(PROVIDED RECORDS)
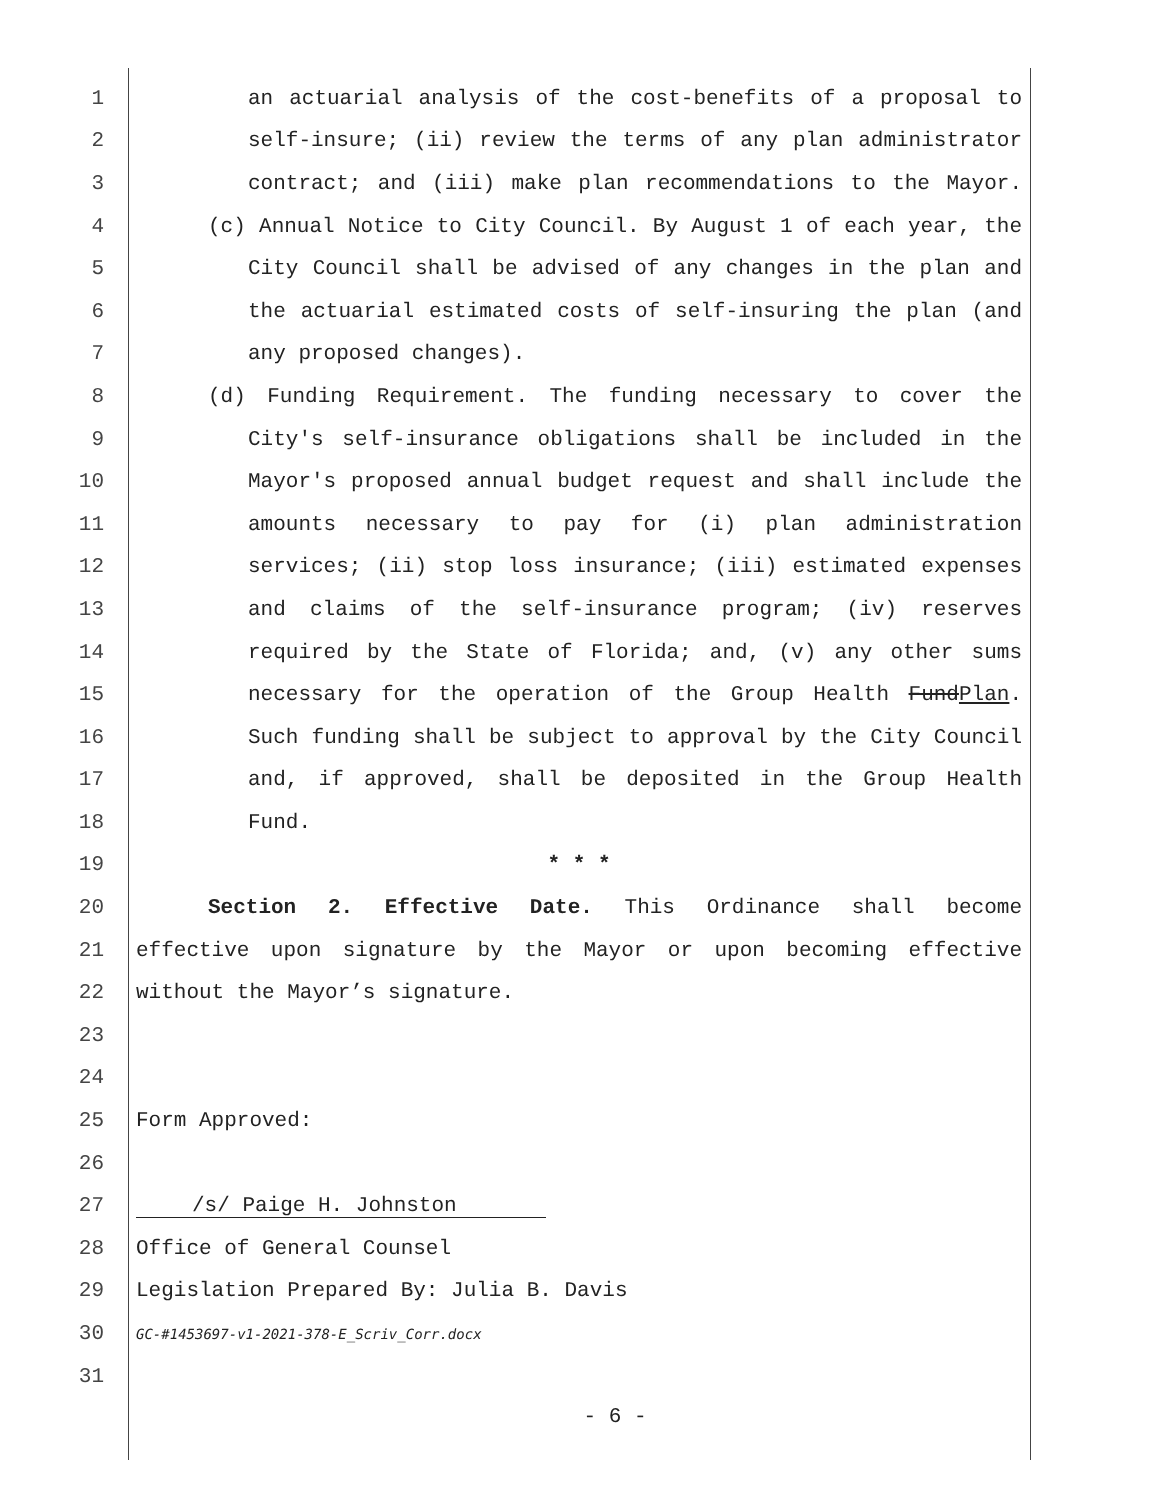1 an actuarial analysis of the cost-benefits of a proposal to
2 self-insure; (ii) review the terms of any plan administrator
3 contract; and (iii) make plan recommendations to the Mayor.
4 (c) Annual Notice to City Council. By August 1 of each year, the
5 City Council shall be advised of any changes in the plan and
6 the actuarial estimated costs of self-insuring the plan (and
7 any proposed changes).
8 (d) Funding Requirement. The funding necessary to cover the
9 City's self-insurance obligations shall be included in the
10 Mayor's proposed annual budget request and shall include the
11 amounts necessary to pay for (i) plan administration
12 services; (ii) stop loss insurance; (iii) estimated expenses
13 and claims of the self-insurance program; (iv) reserves
14 required by the State of Florida; and, (v) any other sums
15 necessary for the operation of the Group Health FundPlan.
16 Such funding shall be subject to approval by the City Council
17 and, if approved, shall be deposited in the Group Health
18 Fund.
19 * * *
20 Section 2. Effective Date. This Ordinance shall become
21 effective upon signature by the Mayor or upon becoming effective
22 without the Mayor’s signature.
23
24
25 Form Approved:
26
27 /s/ Paige H. Johnston
28 Office of General Counsel
29 Legislation Prepared By: Julia B. Davis
30 GC-#1453697-v1-2021-378-E_Scriv_Corr.docx
31
- 6 -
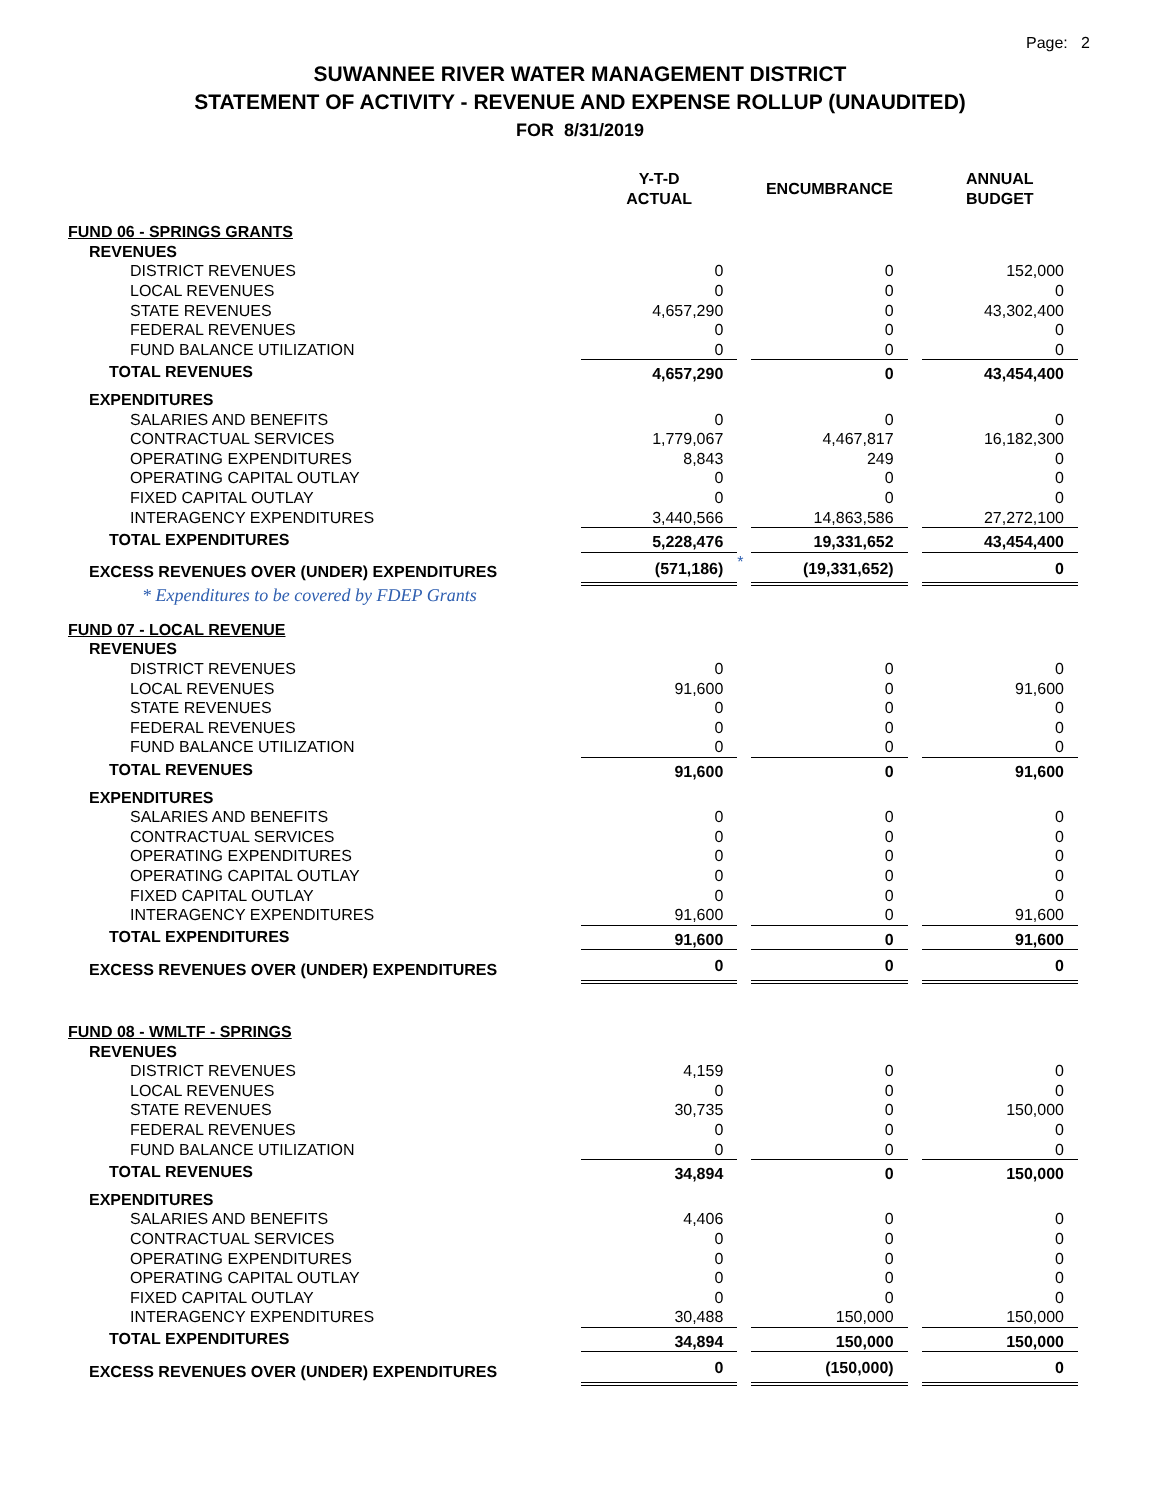Page: 2
SUWANNEE RIVER WATER MANAGEMENT DISTRICT
STATEMENT OF ACTIVITY - REVENUE AND EXPENSE ROLLUP (UNAUDITED)
FOR 8/31/2019
| | Y-T-D ACTUAL | | ENCUMBRANCE | | ANNUAL BUDGET |
| FUND 06 - SPRINGS GRANTS | | | | | |
| REVENUES | | | | | |
| DISTRICT REVENUES | 0 | | 0 | | 152,000 |
| LOCAL REVENUES | 0 | | 0 | | 0 |
| STATE REVENUES | 4,657,290 | | 0 | | 43,302,400 |
| FEDERAL REVENUES | 0 | | 0 | | 0 |
| FUND BALANCE UTILIZATION | 0 | | 0 | | 0 |
| TOTAL REVENUES | 4,657,290 | | 0 | | 43,454,400 |
| EXPENDITURES | | | | | |
| SALARIES AND BENEFITS | 0 | | 0 | | 0 |
| CONTRACTUAL SERVICES | 1,779,067 | | 4,467,817 | | 16,182,300 |
| OPERATING EXPENDITURES | 8,843 | | 249 | | 0 |
| OPERATING CAPITAL OUTLAY | 0 | | 0 | | 0 |
| FIXED CAPITAL OUTLAY | 0 | | 0 | | 0 |
| INTERAGENCY EXPENDITURES | 3,440,566 | | 14,863,586 | | 27,272,100 |
| TOTAL EXPENDITURES | 5,228,476 | | 19,331,652 | | 43,454,400 |
| EXCESS REVENUES OVER (UNDER) EXPENDITURES | (571,186) | * | (19,331,652) | | 0 |
| * Expenditures to be covered by FDEP Grants | | | | | |
| FUND 07 - LOCAL REVENUE | | | | | |
| REVENUES | | | | | |
| DISTRICT REVENUES | 0 | | 0 | | 0 |
| LOCAL REVENUES | 91,600 | | 0 | | 91,600 |
| STATE REVENUES | 0 | | 0 | | 0 |
| FEDERAL REVENUES | 0 | | 0 | | 0 |
| FUND BALANCE UTILIZATION | 0 | | 0 | | 0 |
| TOTAL REVENUES | 91,600 | | 0 | | 91,600 |
| EXPENDITURES | | | | | |
| SALARIES AND BENEFITS | 0 | | 0 | | 0 |
| CONTRACTUAL SERVICES | 0 | | 0 | | 0 |
| OPERATING EXPENDITURES | 0 | | 0 | | 0 |
| OPERATING CAPITAL OUTLAY | 0 | | 0 | | 0 |
| FIXED CAPITAL OUTLAY | 0 | | 0 | | 0 |
| INTERAGENCY EXPENDITURES | 91,600 | | 0 | | 91,600 |
| TOTAL EXPENDITURES | 91,600 | | 0 | | 91,600 |
| EXCESS REVENUES OVER (UNDER) EXPENDITURES | 0 | | 0 | | 0 |
| FUND 08 - WMLTF - SPRINGS | | | | | |
| REVENUES | | | | | |
| DISTRICT REVENUES | 4,159 | | 0 | | 0 |
| LOCAL REVENUES | 0 | | 0 | | 0 |
| STATE REVENUES | 30,735 | | 0 | | 150,000 |
| FEDERAL REVENUES | 0 | | 0 | | 0 |
| FUND BALANCE UTILIZATION | 0 | | 0 | | 0 |
| TOTAL REVENUES | 34,894 | | 0 | | 150,000 |
| EXPENDITURES | | | | | |
| SALARIES AND BENEFITS | 4,406 | | 0 | | 0 |
| CONTRACTUAL SERVICES | 0 | | 0 | | 0 |
| OPERATING EXPENDITURES | 0 | | 0 | | 0 |
| OPERATING CAPITAL OUTLAY | 0 | | 0 | | 0 |
| FIXED CAPITAL OUTLAY | 0 | | 0 | | 0 |
| INTERAGENCY EXPENDITURES | 30,488 | | 150,000 | | 150,000 |
| TOTAL EXPENDITURES | 34,894 | | 150,000 | | 150,000 |
| EXCESS REVENUES OVER (UNDER) EXPENDITURES | 0 | | (150,000) | | 0 |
(End PROVIDED RECORDS)
In the listing above, find the line containing "2 self-insure; (ii)" and the line containing "5 City Council", then quote both, plus every line between them, exactly as written.

RESPONSE AREA
2 self-insure; (ii) review the terms of any plan administrator
3 contract; and (iii) make plan recommendations to the Mayor.
4 (c) Annual Notice to City Council. By August 1 of each year, the
5 City Council shall be advised of any changes in the plan and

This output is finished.